Propos sur le christianisme
XXXII
LA FÊTE-DIEU
« On s’instruit en voyageant, et assurément cette diversité des peuples, des coutumes, et des Dieux est utile à considérer. Mais, d’un autre côté, l’on n’apprend jamais que ce que l’on sait déjà. Je viens de voir une longue procession de Français qui célébraient la fête du blé. C’est dans le temps que l’on voit jaunir les moissons, quand le soleil est au plus haut de sa course. Alors se déroule cette fête, qui est remarquable par les chants et par une sérieuse allégresse ; je me suis cru dans mon pays. Les jeunes filles vêtues de blanc, et les jeunes garçons portant l’habit militaire, mais sans aucune arme, font un long cortège ; tout le peuple a revêtu ses vêtements de fête, et les femmes ont des chapeaux fleuris, en hommage au soleil. Sur le chemin du dieu, les maisons sont parées d’étoffes blanches, de verdure et de fleurs. Le sol est jonché de fleurs et de longues flammes d’iris, disposées de façon à représenter le soleil, père du blé. Au devant du dieu s’avancent des enfants vêtus de blanc et couronnés de roses, qui jettent des roses effeuillées. L’image du dieu est portée par un vieillard tout vêtu d’or et protégé par un grand voile tout doré que portent les plus riches des habitants, qui font ainsi hommage au soleil et au blé, sources de toute richesse.
« Il n’est pas permis de contempler l’image du dieu, et tous se prosternent sur son passage.
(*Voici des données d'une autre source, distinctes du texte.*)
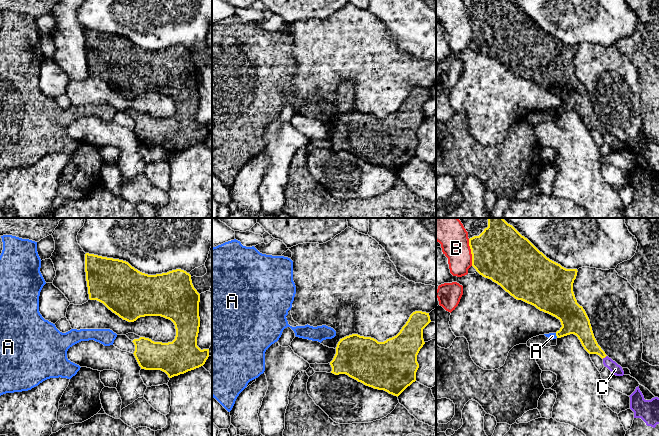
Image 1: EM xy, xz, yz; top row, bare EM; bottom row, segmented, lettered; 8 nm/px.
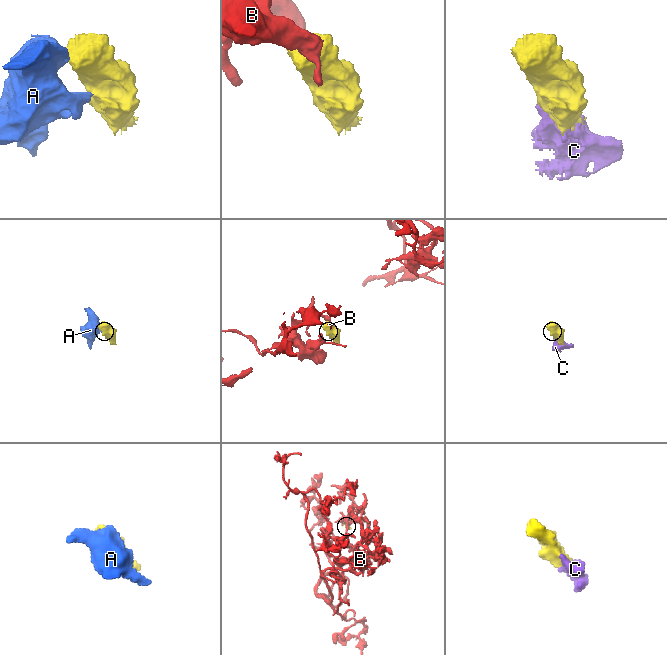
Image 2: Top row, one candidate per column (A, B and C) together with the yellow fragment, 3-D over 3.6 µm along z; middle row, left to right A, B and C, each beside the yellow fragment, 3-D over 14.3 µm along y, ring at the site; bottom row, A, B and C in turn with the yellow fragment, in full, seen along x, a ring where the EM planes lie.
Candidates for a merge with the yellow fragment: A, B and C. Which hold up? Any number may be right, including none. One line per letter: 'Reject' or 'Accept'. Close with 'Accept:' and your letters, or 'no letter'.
A: Reject
B: Reject
C: Accept
Accept: C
Toutefois, usant du privilège des voyageurs, et ainsi que font les étrangers chez nous, je me suis permis de regarder de côté, tout en donnant les marques du plus profond respect. L’image a la forme d’un soleil d’or, mais le centre en est d’un blanc immaculé. Un prêtre m’a dit que ce que l’on voit ainsi dans une sorte de boîte de cristal qui est au centre du soleil, c’est un morceau du pain le plus pur, et sans levain ; et c’est ce pain qui représente le dieu. J’ai compris d’après cela que cette fête est la fête du blé, et aussi la fête du soleil, père du blé. Toutefois le prêtre qui a bien voulu m’instruire parle volontiers par figures, comme font tous les prêtres, et pense que ce pain sans levain représente une nourriture d’esprit, qui donnerait force d’âme et sagesse. De même ce soleil d’or représenterait l’Intelligence infinie, source de toutes nos idées. Il m’a paru posséder là-dessus une doctrine secrète, et plaindre ceux qui l’ignorent. J’ai donc feint de le comprendre ; mais il me semble que je le comprends beaucoup mieux qu’il ne se comprend lui-même. Nul n’ignore que le Soleil et le Pain sont les soutiens de toute sagesse et de tout esprit en ce monde. Et si quelque orgueilleux se disait maître de penser et de vouloir sans ces secours extérieurs, je voudrais le voir deux jours seulement sans soleil ni pain. Je veux bien qu’on appelle grâce ces secours qui nous permettent de savoir un peu et de vouloir pour le mieux ; que cette grâce nous arrive par le soleil et le pain, c’est ce qui frappe tous les yeux ; et c’est donc sous les formes du soleil et du pain qu’il est convenable de célébrer le Bienfaiteur. Mais il me semble qu’après cela c’est notre propre affaire de vouloir et de penser comme il faut ; et il me paraîtrait impie de remercier le Bienfaiteur de ce que nous avons nous-mêmes fait de bien en ce monde ; car cela, c’est notre affaire, une fois que nous sommes pourvus de blé. Il est remarquable que la religion universelle soit toujours jointe à quelque croyance superstitieuse, conseillère de paresse et de faiblesse. » Ainsi philosophait le Huron, parce qu’il avait vu passer la procession de la Fête-Dieu.